Regenmantel von 1824 als Vorbild
Indirekt war natürlich der 1824 entwickelte Mackintosh-Regenmantel der Vorläufer aller modernen Latex-Klamotten. Der Mantel wurde in Großbritannien so beliebt, dass sich in den 20er-Jahren auf der Insel ein erster Fetisch-Club namens „The Mackintosh Society" gründen sollte. Dessen exklusiven Mitgliedern wurde bald schon der Vorwurf perverser sexueller Neigungen gemacht, weshalb außerhalb des besagten Milieus das Tragen von Rubberwear schnell zu einem gesellschaftlichen Tabu wurde. Erst in den 50er-Jahren tauchte Latex wieder ganz vorsichtig in der Fashion-Welt auf, als der britische Designer John Sutcliffe den ersten Rubber-Catsuit entwarf, ursprünglich als Biker-Kluft gedacht, doch schnell nur für den intimen Bereich genutzt. Der Erfolg der TV-Serie „The Avengers" in den 60er-Jahren mit Diana Rigg in der Hauptrolle sollte die Aufmerksamkeit der Designer Vivienne Westwood und Malcolm McLaren auf Latex-Teile lenken. Nach Eröffnung ihrer Boutique „Let it Rock" in der Londoner King’s Road 1972 und der Umbenennung des Ladens in „SEX" zwei Jahre später führten die beiden Inhaber jede Menge Latex-Stücke in ihrem Sortiment.

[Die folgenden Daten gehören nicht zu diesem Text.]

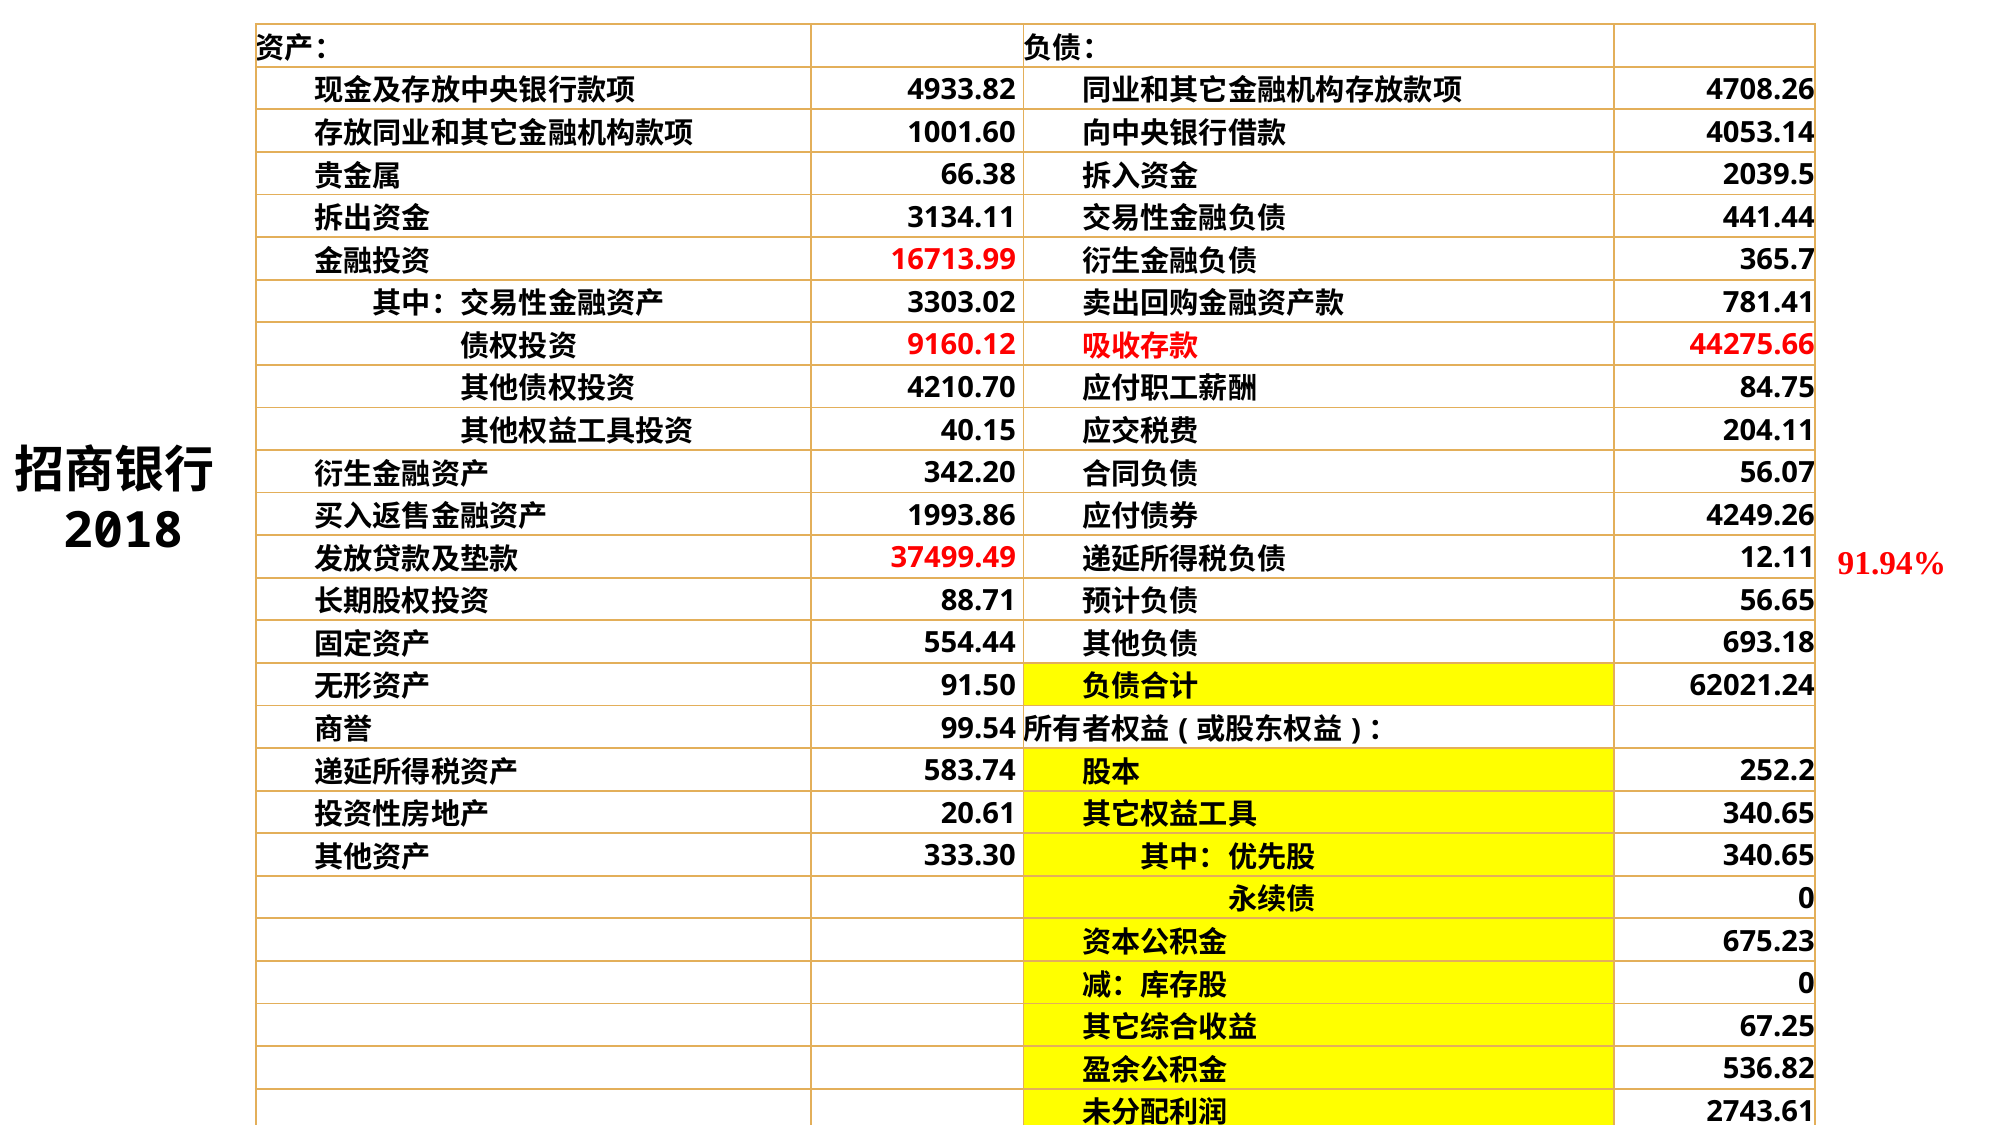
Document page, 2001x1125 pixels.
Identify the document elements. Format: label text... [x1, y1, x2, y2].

table_cell 1001.60 [812, 110, 1023, 151]
table_cell 333.30 [812, 834, 1023, 875]
table_cell 3303.02 [812, 281, 1023, 321]
table_cell 0 [1615, 877, 1814, 917]
table_cell 693.18 [1615, 621, 1814, 662]
table_cell 4053.14 [1615, 110, 1814, 151]
table_cell 未分配利润 [1024, 1090, 1613, 1125]
table_cell 66.38 [812, 153, 1023, 194]
table_cell 拆出资金 [257, 195, 810, 236]
table_cell [812, 1090, 1023, 1125]
table_cell 252.2 [1615, 749, 1814, 790]
table_cell 存放同业和其它金融机构款项 [257, 110, 810, 151]
table_cell 其他负债 [1024, 621, 1613, 662]
table_cell 衍生金融资产 [257, 451, 810, 492]
table_cell 其中：优先股 [1024, 834, 1613, 875]
table_cell 股本 [1024, 749, 1613, 790]
table_cell 买入返售金融资产 [257, 493, 810, 534]
table_header [1615, 25, 1814, 66]
table_cell 536.82 [1615, 1047, 1814, 1088]
table_cell 盈余公积金 [1024, 1047, 1613, 1088]
table_cell 67.25 [1615, 1004, 1814, 1045]
table_cell 应付职工薪酬 [1024, 366, 1613, 407]
table_cell 其他债权投资 [257, 366, 810, 407]
table_cell 其他资产 [257, 834, 810, 875]
table_cell [257, 1047, 810, 1088]
table_header 负债： [1024, 25, 1613, 66]
table_cell 9160.12 [812, 323, 1023, 364]
table_cell 合同负债 [1024, 451, 1613, 492]
table_cell 交易性金融负债 [1024, 195, 1613, 236]
table_cell 长期股权投资 [257, 579, 810, 619]
table_cell 16713.99 [812, 238, 1023, 279]
table_cell 204.11 [1615, 408, 1814, 449]
table_cell 37499.49 [812, 536, 1023, 577]
table_cell [812, 1047, 1023, 1088]
table_header 资产： [257, 25, 810, 66]
table_cell 554.44 [812, 621, 1023, 662]
table_cell [257, 919, 810, 960]
table_cell 56.65 [1615, 579, 1814, 619]
table_cell 递延所得税资产 [257, 749, 810, 790]
table_cell 递延所得税负债 [1024, 536, 1613, 577]
table_cell 88.71 [812, 579, 1023, 619]
table_cell 4708.26 [1615, 68, 1814, 108]
table_cell [812, 877, 1023, 917]
table_cell [812, 962, 1023, 1003]
table_cell 56.07 [1615, 451, 1814, 492]
table_cell 365.7 [1615, 238, 1814, 279]
table_cell 债权投资 [257, 323, 810, 364]
table_cell 贵金属 [257, 153, 810, 194]
table_cell [257, 1090, 810, 1125]
table_cell 20.61 [812, 792, 1023, 832]
table_cell 其它权益工具 [1024, 792, 1613, 832]
table_cell 3134.11 [812, 195, 1023, 236]
table_cell 减：库存股 [1024, 962, 1613, 1003]
table_cell [257, 962, 810, 1003]
table_cell 40.15 [812, 408, 1023, 449]
table_cell 781.41 [1615, 281, 1814, 321]
table_cell 0 [1615, 962, 1814, 1003]
table_cell 91.50 [812, 664, 1023, 705]
table_cell 固定资产 [257, 621, 810, 662]
table_cell 预计负债 [1024, 579, 1613, 619]
table_cell 583.74 [812, 749, 1023, 790]
table_cell 所有者权益(或股东权益)： [1024, 706, 1613, 747]
table_cell 44275.66 [1615, 323, 1814, 364]
table_cell 340.65 [1615, 834, 1814, 875]
table_cell [812, 1004, 1023, 1045]
table_cell [257, 1004, 810, 1045]
table_cell 应付债券 [1024, 493, 1613, 534]
table_cell 应交税费 [1024, 408, 1613, 449]
table_cell 4210.70 [812, 366, 1023, 407]
table_cell 其他权益工具投资 [257, 408, 810, 449]
table_cell 衍生金融负债 [1024, 238, 1613, 279]
table_cell 向中央银行借款 [1024, 110, 1613, 151]
table_cell 吸收存款 [1024, 323, 1613, 364]
text_box 91.94% [1822, 533, 2000, 589]
table_cell 无形资产 [257, 664, 810, 705]
table_header [812, 25, 1023, 66]
table_cell [1615, 706, 1814, 747]
table_cell 1993.86 [812, 493, 1023, 534]
table_cell 现金及存放中央银行款项 [257, 68, 810, 108]
table_cell 商誉 [257, 706, 810, 747]
text_box 招商银行 2018 [0, 430, 249, 566]
table_cell 2743.61 [1615, 1090, 1814, 1125]
table_cell 卖出回购金融资产款 [1024, 281, 1613, 321]
table_cell 2039.5 [1615, 153, 1814, 194]
table_cell 675.23 [1615, 919, 1814, 960]
table_cell 62021.24 [1615, 664, 1814, 705]
table_cell 投资性房地产 [257, 792, 810, 832]
table_cell 其它综合收益 [1024, 1004, 1613, 1045]
table_cell 同业和其它金融机构存放款项 [1024, 68, 1613, 108]
table_cell 84.75 [1615, 366, 1814, 407]
table_cell 其中：交易性金融资产 [257, 281, 810, 321]
table_cell 342.20 [812, 451, 1023, 492]
table_cell 340.65 [1615, 792, 1814, 832]
table_cell 资本公积金 [1024, 919, 1613, 960]
table_cell 12.11 [1615, 536, 1814, 577]
table_cell 负债合计 [1024, 664, 1613, 705]
table_cell 拆入资金 [1024, 153, 1613, 194]
table_cell 4933.82 [812, 68, 1023, 108]
table_cell 永续债 [1024, 877, 1613, 917]
table_cell 4249.26 [1615, 493, 1814, 534]
table_cell 金融投资 [257, 238, 810, 279]
table_cell 发放贷款及垫款 [257, 536, 810, 577]
table_cell [257, 877, 810, 917]
table_cell 99.54 [812, 706, 1023, 747]
table_cell [812, 919, 1023, 960]
table_cell 441.44 [1615, 195, 1814, 236]
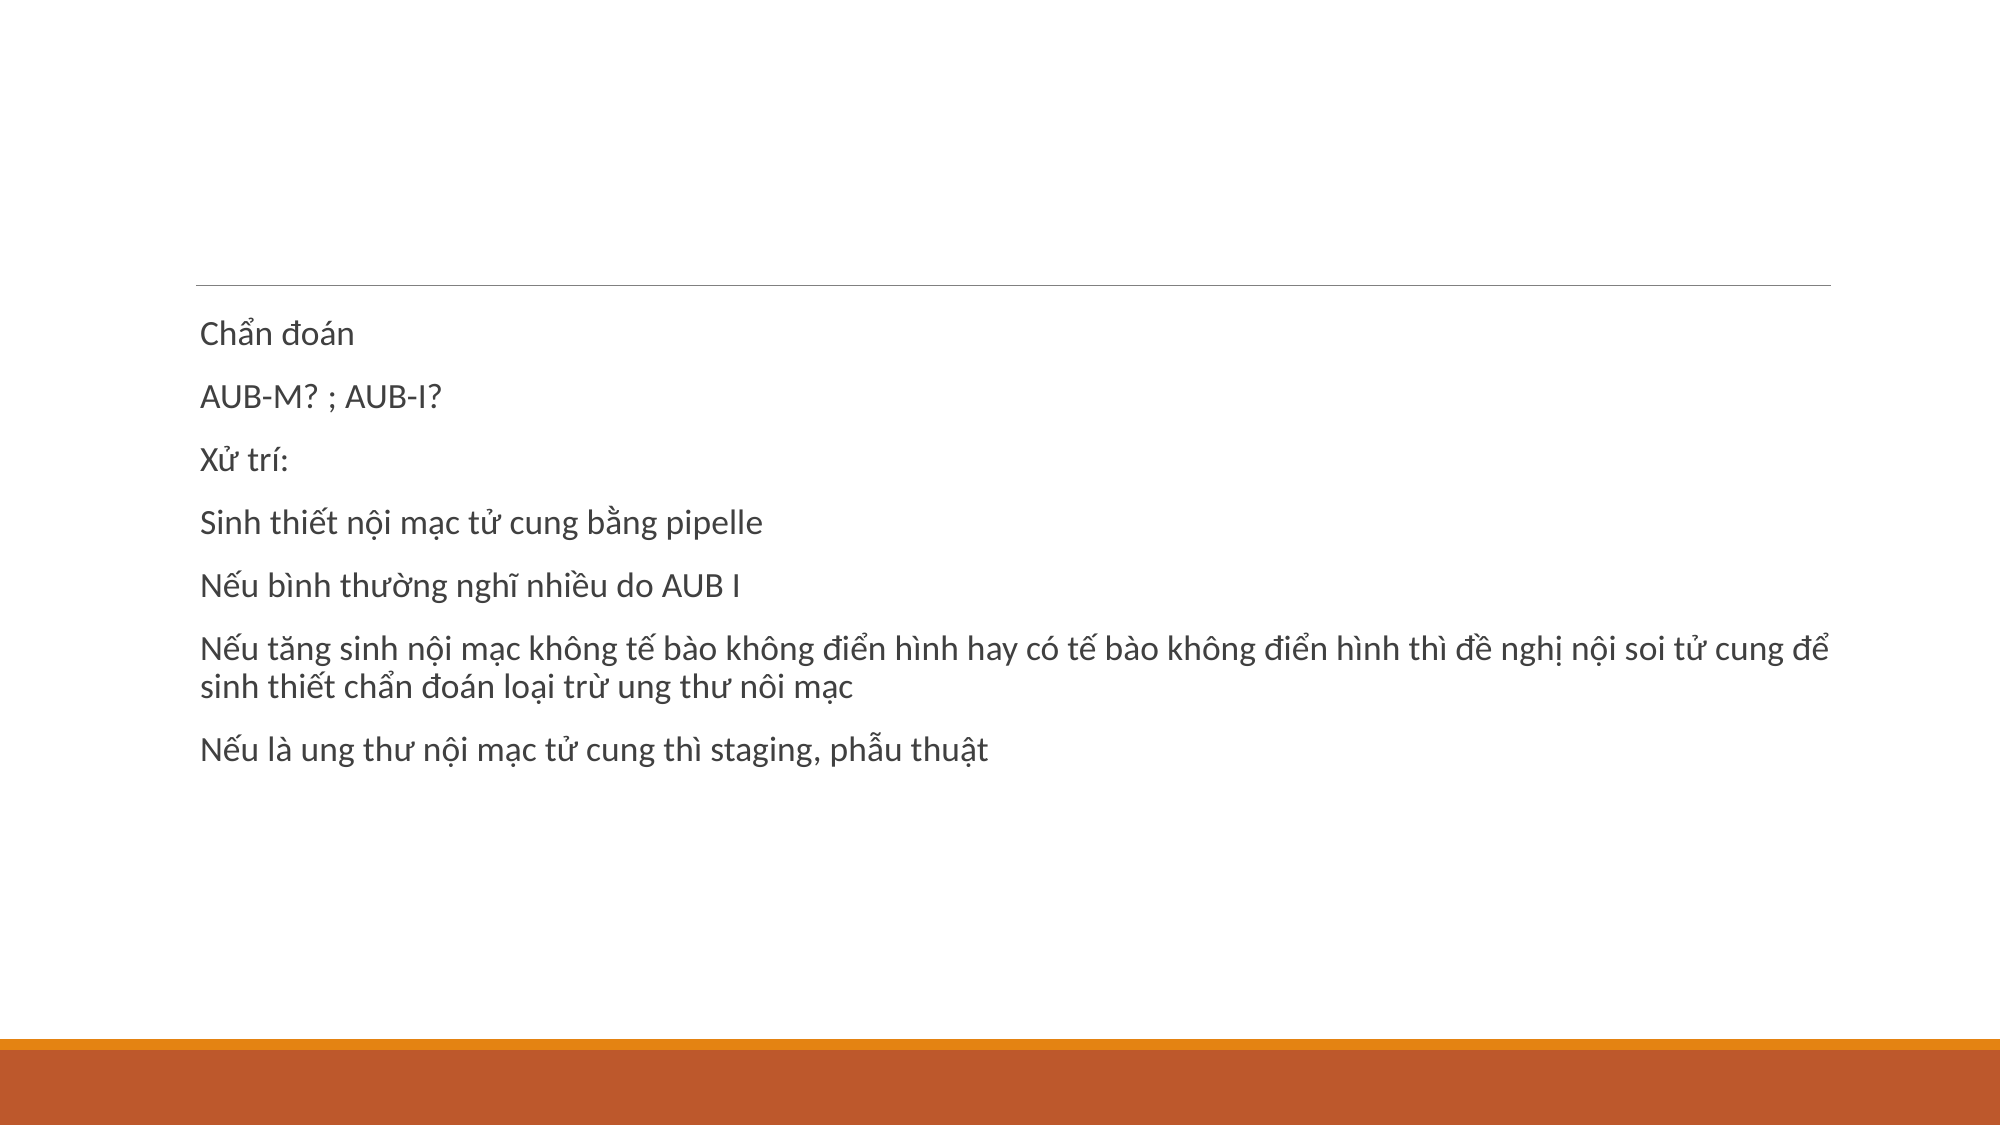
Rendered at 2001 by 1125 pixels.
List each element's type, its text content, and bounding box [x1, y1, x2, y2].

Sehr zur Freude der Punk-Community, die sich Rubber-Kleidung als äußerliches Kennzeichen der Revolte zulegte. In den 80er-Jahren sprang der Latex-Funken von den Punks ins Londoner Nachtleben über, wurde dort von Ikonen wie der britischen Sängerin Siouxsie Sioux populär gemacht und tauchte auch in Videos zu Songs wie Billy Idols „White Wedding" 1982 oder Frankie Goes to Hollywoods „Relax" von 1984 auf. Etwa zur gleichen Zeit unternahm die Designerin Theresa Coburn den Versuch, alltagstaugliche Latex-Teile fern der Fetisch-Szene zu entwerfen. In New York machte Mitte der 80er-Jahre die Designerin Dianne Brill als Warhol-Muse und „Queen of the Night" Latex-Kleidung zu ihrem persönlichen Markenzeichen.
Zehn Jahre später entdeckte US- Schriftstellerin Candace Bushnell ihr Faible für Latex, etwa zur selben Zeit, in der sie ihre Kolumne „Sex and the City" ins Leben rief. 2003 war Latex plötzlich auf dem Laufsteg angesagt, es war zu sehen in Kollektionen von Christian Dior, Balenciaga und Julien MacDonald. Im Jahrzehnt davor war das Material gelegentlich aber auch schon mal bei Marc Jacobs, Dolce & Gabbana, Jean-Paul Gaultier oder Christian Lacroix verarbeitet worden. 2012 hatte Oscar de la Renta mit einem roten Latex-Top und einem Rubber-Bleistift-Rock für Furore gesorgt. 2015 spielte Latex im Sortiment von Marc by Marc Jacobs und von Christian Wijnants eine Nebenrolle. Eine Hauptrolle hingegen im Pirelli-Kalender 2015, für den sich Gigi Hadid erstmals in Latex ablichten ließ.